Davos 2023: Financing the Sustainable Energy Transition is Essential for the World’s Climate Survival
The Swiss Alps never fail to lift the mood – their endless beauty and dramatic skylines allowing us to contemplate the wonders of the natural world. And as we contemplate their majesty and fragility, the desire to protect all we see is a powerful, visceral emotion. Distinguished global thought leaders meeting at the World Economic Forum in Davos in January certainly felt this way, making impassioned pleas for environmental stewardship, international cooperation and urgent action to mitigate the worst impacts of man-made climate change.
But the simple truth is that global warming is not going to be solved by taking more action in Western Europe, where the carbon intensity of economic growth (CO2 emissions per unit of GDP) continues to fall and where total CO2 emissions are already lower today than in any non-COVID year since 1964. Nor is the solution to be found in the United States, where total emissions have been falling for more than twenty years.
Back in our Alpine paradise, we see that Switzerland’s total CO2 emissions in 2021 – the latest available figures - amounted to just 35 million tons (Mt). That’s for a full calendar year. Compare this to China whose emissions last year were 31.5 million tons per day or to India’s 52.1 million tons per week. Switzerland is responsible for less than one-thousandth of the world’s total CO2 emissions.
Obviously, Switzerland is a small country. But its much bigger neighbour, Germany, produces just 1.8% of global emissions and the UK just 1.6%. It takes China just 3 weeks to emit the same amount of CO2 that Germany does in a full year.
For all its tiny contribution to the planet’s problem, the fact remains that Swiss glaciers are shrinking. Davos delegates saw far less snow than in previous years and many of the lower-lying ski destinations across Europe are currently struggling to stay open. The symptoms of global warming are clearly visible in Switzerland but the root cause is thousands of kilometres away.

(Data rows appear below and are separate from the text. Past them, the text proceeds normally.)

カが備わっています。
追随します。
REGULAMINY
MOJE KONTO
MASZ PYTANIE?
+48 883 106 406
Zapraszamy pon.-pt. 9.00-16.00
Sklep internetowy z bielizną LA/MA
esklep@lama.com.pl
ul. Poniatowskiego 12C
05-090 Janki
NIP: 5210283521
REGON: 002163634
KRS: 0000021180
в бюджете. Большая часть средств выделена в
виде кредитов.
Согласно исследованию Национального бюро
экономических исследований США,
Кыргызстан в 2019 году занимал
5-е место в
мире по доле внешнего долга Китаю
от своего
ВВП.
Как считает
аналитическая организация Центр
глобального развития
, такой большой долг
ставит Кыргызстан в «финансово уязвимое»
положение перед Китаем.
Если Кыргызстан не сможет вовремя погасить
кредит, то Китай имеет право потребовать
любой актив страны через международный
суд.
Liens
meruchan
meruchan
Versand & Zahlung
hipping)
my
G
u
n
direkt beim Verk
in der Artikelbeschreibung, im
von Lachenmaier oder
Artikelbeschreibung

The eight largest economies in Asia collectively produce 18.9 billion tons of CO2 per annum. And though China accounts for more than 70% of this, the other seven have greater total emissions than the entire EU-27 group of nations. These Asian countries - driven by rapid economic and population growth - are increasing both their CO2 emissions and the carbon intensity of their output. A just and sustainable energy transition for them is an urgent global priority, delivering for the region’s Industrial Revolution without the environmental damage and pollution suffered in Europe and North America when countries there first grew prosperous.
The benefits of investment in Asia’s energy infrastructure – greening its electricity production, stabilising its transmission grids, and making it more efficient – will be felt not just in that region, but around the world. Global warming is, by definition, a global problem and addressing its primary cause will benefit everyone. Not just the rapidly growing populations in Asia’s South and South-Eastern nations, but coastal atolls, small island states and even, yes, Swiss alpine resorts.

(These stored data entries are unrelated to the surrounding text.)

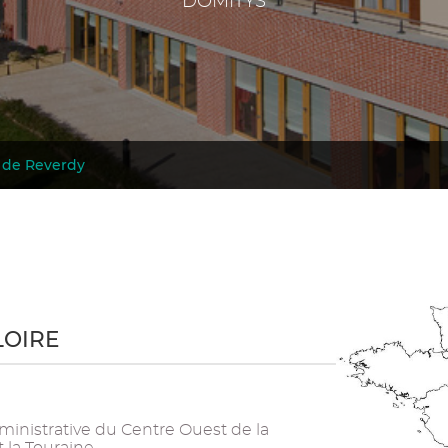
DOMITYS
s de Reverdy
LOIRE
ministrative du Centre Ouest de la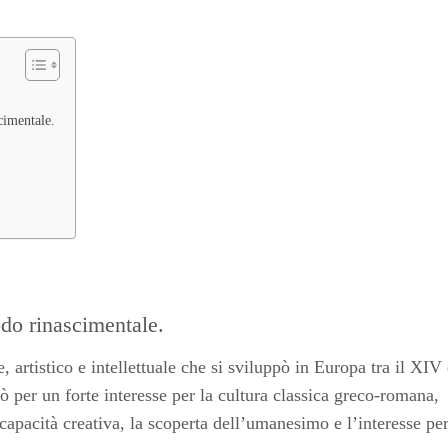
cimentale.
odo rinascimentale.
artistico e intellettuale che si sviluppò in Europa tra il XIV 
ò per un forte interesse per la cultura classica greco-romana,
capacità creativa, la scoperta dell’umanesimo e l’interesse per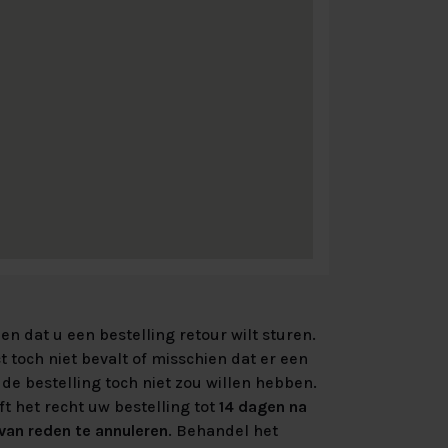
n dat u een bestelling retour wilt sturen.
 toch niet bevalt of misschien dat er een
de bestelling toch niet zou willen hebben.
ft het recht uw bestelling tot
14 dagen na
an reden te annuleren
. Behandel het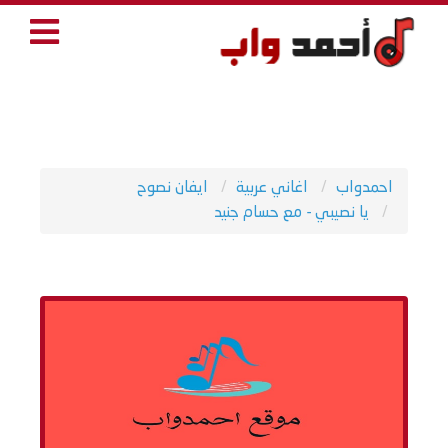
احمدواب
اغاني عربية
ايفان نصوح
يا نصيبي - مع حسام جنيد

Key to this energy transition is understanding not just why Asia matters in its own right, but why it is so important to the rest of the world. For Europe and North America to offshore vast swathes of manufacturing industry to that continent then to lecture about emissions is not just hypocritical, but ultimately self-defeating in the absence of remedial action. There is only one planet and its weather systems are both complex and interconnected. Asia matters to all of us.
Mobilising capital at pace and at scale to support and accelerate the region’s energy transition is of the utmost urgency. Yes, we can all play our very modest part in Western Europe but diligently recycling our trash and signalling our virtue by driving $70,000 electric cars is really not going to shift the dial on climate change globally.

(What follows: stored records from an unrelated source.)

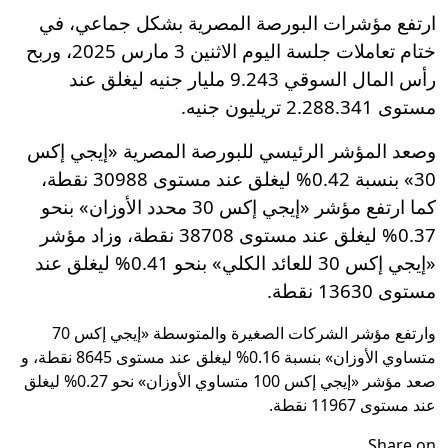
ارتفع مؤشرات البورصة المصرية بشكل جماعي، في
ختام تعاملات جلسة اليوم الاثنين 3 مارس 2025، وربح
رأس المال السوقي 9.243 مليار جنيه ليغلق عند
مستوى 2.288.341 تريليون جنيه.
وصعد المؤشر الرئيسي للبورصة المصرية «إيجي إكس
30» بنسبة 0.42% ليغلق عند مستوى 30988 نقطة،
كما ارتفع مؤشر «إيجي إكس 30 محدد الأوزان» بنحو
0.37% ليغلق عند مستوى 38708 نقطة، وزاد مؤشر
«إيجي إكس 30 للعائد الكلي» بنحو 0.41% ليغلق عند
مستوى 13630 نقطة.
وارتفع مؤشر الشركات الصغيرة والمتوسطة «إيجي إكس 70
متساوي الأوزان» بنسبة 0.16% ليغلق عند مستوى 8645 نقطة، و
صعد مؤشر «إيجي إكس 100 متساوي الأوزان» نحو 0.27% ليغلق
عند مستوى 11967 نقطة.
Share on ...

Instead, we should be investing in real assets that have real and measurable impact. Already, fund managers in Europe have downgraded more than $140bn in so-called ESG and sustainability-branded products which they fear would leave them vulnerable to regulatory sanctions under the EU’s SFDR reporting regime. Downgrading their classifications from Article 9 to 8, or from 8 to 6 is a tacit acknowledgment that financial assets cannot meet the sometimes exaggerated claims of their sponsors. These funds would be better utilised to meet the pressing needs of the real world and to finance a just and fair energy transition.
Energy policy across the Asia region is framed to attract foreign capital to fund the development of sustainable infrastructure assets. With the public and private sectors working together, long-term contracts, the rule of law, rapid economic growth and sheer demand pressure make this the decade of Asian investment opportunity. For international investors, financing Asia’s energy future has never looked like a more attractive proposition.